Quién haya viajado a Japón sabe de sobra que se trata de un país en el que las costumbres y las tradiciones lo inundan todo. El visitante occidental puede verse sorprendido en muchos aspectos de la vida cotidiana gracias al peculiar protocolo japonés, una forma de vivir la vida que influye en cosas tan básicas como asearse en el baño, caminar por lugares públicos o la forma de poner la mesa.

Partiendo de la base de que comer en Japón es casi un ritual y de que ceremonias ancestrales como la del té están más que arraigadas, el protocolo japonés en la mesa dista mucho de cómo vemos la comida en familia los occidentales. Tradicionalmente, la mesa en Japón no existía como tal: antes del siglo XIX se comía sobre pequeñas mesas-caja llamadas ‘hakozen’, que dejaron paso años más tarde a mesas bajas más grandes que sí que daban cobijo a toda la familia y que se fueron popularizando por todo el país durante la primera mitad del siglo XX. Actualmente conviven con decoraciones más occidentales, por lo que no es raro encontrar mesas y sillas parecidas a la que acostumbramos por nuestras latitudes.

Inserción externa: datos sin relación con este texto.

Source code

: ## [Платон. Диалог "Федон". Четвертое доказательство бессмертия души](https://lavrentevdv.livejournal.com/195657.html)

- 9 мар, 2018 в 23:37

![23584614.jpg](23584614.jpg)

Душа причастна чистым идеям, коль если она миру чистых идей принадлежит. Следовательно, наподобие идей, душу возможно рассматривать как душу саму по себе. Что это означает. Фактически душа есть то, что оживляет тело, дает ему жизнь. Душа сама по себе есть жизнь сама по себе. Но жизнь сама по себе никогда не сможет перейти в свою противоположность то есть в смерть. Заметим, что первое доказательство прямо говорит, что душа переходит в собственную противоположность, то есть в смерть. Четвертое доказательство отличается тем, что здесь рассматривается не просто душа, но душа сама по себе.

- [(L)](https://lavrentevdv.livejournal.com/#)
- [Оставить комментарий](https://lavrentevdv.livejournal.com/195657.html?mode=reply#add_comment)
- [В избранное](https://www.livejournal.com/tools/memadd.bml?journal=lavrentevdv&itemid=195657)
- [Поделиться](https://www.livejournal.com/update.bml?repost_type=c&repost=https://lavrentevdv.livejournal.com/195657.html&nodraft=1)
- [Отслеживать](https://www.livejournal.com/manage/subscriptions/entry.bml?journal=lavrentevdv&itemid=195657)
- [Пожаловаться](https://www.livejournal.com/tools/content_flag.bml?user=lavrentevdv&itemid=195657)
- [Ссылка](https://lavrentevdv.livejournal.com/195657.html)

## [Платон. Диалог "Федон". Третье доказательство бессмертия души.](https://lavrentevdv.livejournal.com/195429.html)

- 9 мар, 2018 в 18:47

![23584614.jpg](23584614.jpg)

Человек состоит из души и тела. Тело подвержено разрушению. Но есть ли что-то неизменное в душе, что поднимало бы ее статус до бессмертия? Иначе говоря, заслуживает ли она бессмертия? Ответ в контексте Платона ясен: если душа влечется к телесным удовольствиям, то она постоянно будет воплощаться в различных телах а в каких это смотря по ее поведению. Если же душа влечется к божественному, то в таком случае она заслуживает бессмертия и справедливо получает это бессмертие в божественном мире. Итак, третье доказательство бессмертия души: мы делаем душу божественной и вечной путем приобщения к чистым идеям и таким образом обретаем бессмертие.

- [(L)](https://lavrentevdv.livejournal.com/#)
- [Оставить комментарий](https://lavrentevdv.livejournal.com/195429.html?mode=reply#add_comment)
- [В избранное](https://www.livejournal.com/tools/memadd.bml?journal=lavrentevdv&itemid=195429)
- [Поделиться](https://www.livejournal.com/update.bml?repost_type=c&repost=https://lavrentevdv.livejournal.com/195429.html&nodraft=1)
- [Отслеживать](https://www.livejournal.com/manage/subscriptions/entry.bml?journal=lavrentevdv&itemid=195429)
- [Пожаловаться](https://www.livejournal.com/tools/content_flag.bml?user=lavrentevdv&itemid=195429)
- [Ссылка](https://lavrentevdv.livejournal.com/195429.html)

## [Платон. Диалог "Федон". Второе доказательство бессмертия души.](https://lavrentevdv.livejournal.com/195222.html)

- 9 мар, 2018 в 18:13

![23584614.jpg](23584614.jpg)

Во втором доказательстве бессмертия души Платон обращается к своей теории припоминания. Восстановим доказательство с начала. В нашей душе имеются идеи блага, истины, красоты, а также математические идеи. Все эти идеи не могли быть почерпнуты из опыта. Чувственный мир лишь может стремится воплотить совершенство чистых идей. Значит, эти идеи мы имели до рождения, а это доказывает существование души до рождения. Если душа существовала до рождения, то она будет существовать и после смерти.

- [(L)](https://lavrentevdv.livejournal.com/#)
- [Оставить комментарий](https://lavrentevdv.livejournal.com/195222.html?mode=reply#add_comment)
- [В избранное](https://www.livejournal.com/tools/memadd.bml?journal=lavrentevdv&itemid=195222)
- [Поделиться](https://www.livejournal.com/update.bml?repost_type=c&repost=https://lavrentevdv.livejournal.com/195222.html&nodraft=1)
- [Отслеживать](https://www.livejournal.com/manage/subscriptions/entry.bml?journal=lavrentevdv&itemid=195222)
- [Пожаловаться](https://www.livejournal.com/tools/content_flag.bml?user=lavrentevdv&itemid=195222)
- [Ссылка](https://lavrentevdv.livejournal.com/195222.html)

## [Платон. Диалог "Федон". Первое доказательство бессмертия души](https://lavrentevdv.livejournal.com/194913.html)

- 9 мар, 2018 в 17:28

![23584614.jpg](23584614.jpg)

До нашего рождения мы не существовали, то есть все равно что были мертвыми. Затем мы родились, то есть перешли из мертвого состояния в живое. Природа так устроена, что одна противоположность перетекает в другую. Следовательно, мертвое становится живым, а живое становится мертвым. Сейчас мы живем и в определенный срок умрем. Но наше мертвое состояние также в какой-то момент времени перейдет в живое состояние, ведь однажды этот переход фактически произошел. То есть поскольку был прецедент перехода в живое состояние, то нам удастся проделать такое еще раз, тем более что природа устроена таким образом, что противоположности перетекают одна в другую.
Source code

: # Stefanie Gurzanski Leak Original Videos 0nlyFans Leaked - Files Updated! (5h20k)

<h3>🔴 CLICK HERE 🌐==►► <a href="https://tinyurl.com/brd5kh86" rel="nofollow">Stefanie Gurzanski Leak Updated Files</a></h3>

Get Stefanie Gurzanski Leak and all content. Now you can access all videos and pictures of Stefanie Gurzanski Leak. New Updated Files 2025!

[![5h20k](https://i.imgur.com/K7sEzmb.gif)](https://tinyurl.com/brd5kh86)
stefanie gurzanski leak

Platos, cubiertos y vasos no son los protagonistas en la configuración clásica de una mesa japonesa. La más tradicional se basa en una fórmula llamada ‘ichijū-sansai’, que dispone la mesa con cinco ‘chawan’ (cuencos) y cinco platos por persona y que se presentan separados antes de comenzar la comida. El cuenco de la izquierda es el destinado al arroz, parte indispensable de la comida, y a la derecha se sitúa el cuenco de la sopa. En una segunda línea se situarán los otros tres cuencos para, por ejemplo, el pescado hervido, el pescado a la plancha y las verduras hervidas.

Los palillos, siempre de madera y generalmente envueltos en una vitola o sobre de papel, se colocan en la parte central del espacio, junto al comensal y con los extremos afilados mirando a la izquierda. Para el comensal que no esté puesto en el uso de los palillos, podría parecer todo un reto ‘atacar’ una comida completa con palillos, pero en poco tiempo se dará cuenta de que todos los alimentos están preparados para comerse con palillos y (casi) de un bocado. Por ejemplo, los fideos se suelen servir en conjunto, sobre una bandeja generalmente de madera y cada comensal coge de esa bandeja la porción de fideos que cabe en un bocado, sumergiéndolos en la sopa al gusto. La sopa es uno de los platos con los que el occidental más se sorprende. Además de beberla directamente del cuenco en el que se sirve, aunque se pueden coger los fideos, verduras o tofu de su interior con los palillos, debe sorberse, síntoma de buen apetito. Con ello se demuestra que se está disfrutando, uno de los objetivos de la comida en Japón.

Antes empezar solo nos hace falta saber que es de buena educación decir ‘itadakimasu’ (recibo con gratitud) antes de comer, así como acabar la comida con un ‘gochisosama’ (gracias por la comida). ¡A disfrutar!